START Data under study

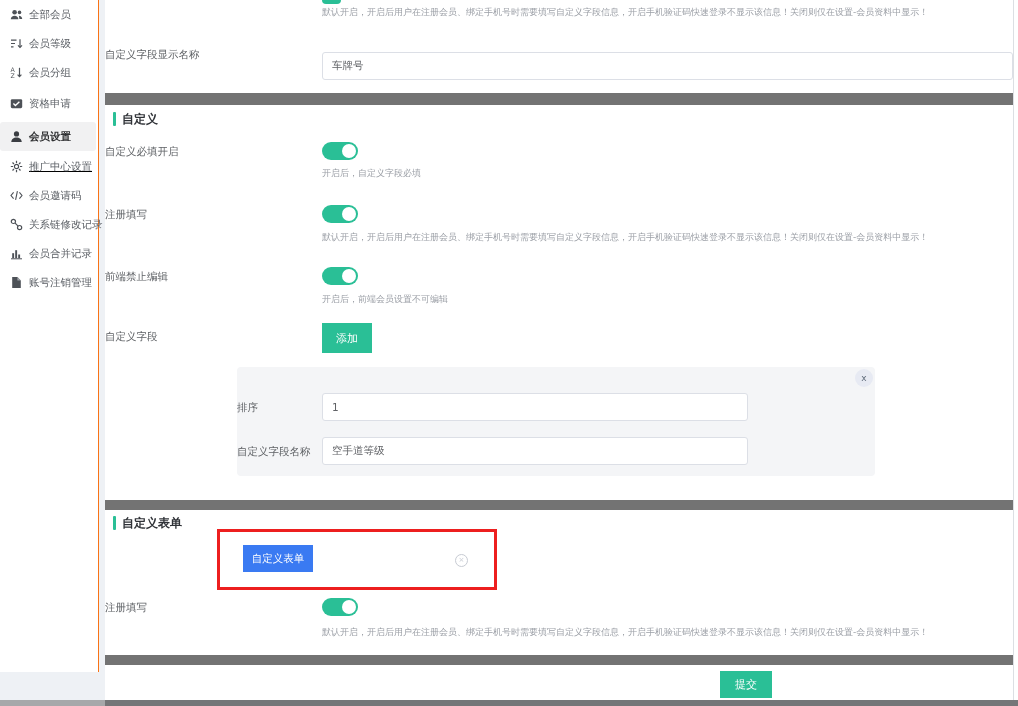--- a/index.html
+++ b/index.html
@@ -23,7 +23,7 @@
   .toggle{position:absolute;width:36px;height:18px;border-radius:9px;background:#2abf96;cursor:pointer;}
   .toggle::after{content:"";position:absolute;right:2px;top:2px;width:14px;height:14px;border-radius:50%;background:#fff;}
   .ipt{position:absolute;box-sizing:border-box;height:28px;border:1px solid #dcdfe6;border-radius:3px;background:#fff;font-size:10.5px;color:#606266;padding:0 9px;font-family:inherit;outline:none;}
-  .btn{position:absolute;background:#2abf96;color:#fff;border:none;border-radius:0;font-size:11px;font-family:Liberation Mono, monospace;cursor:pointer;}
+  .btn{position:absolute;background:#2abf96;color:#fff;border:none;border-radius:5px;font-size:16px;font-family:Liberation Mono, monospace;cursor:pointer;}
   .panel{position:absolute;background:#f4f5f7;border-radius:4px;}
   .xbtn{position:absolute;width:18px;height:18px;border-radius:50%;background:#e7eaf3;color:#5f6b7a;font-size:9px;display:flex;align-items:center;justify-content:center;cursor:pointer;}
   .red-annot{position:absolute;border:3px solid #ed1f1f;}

END Data under study

Show the lines of the records that include the string "solid".

   .ipt{position:absolute;box-sizing:border-box;height:28px;border:1px solid #dcdfe6;border-radius:3px;background:#fff;font-size:10.5px;color:#606266;padding:0 9px;font-family:inherit;outline:none;}
   .red-annot{position:absolute;border:3px solid #ed1f1f;}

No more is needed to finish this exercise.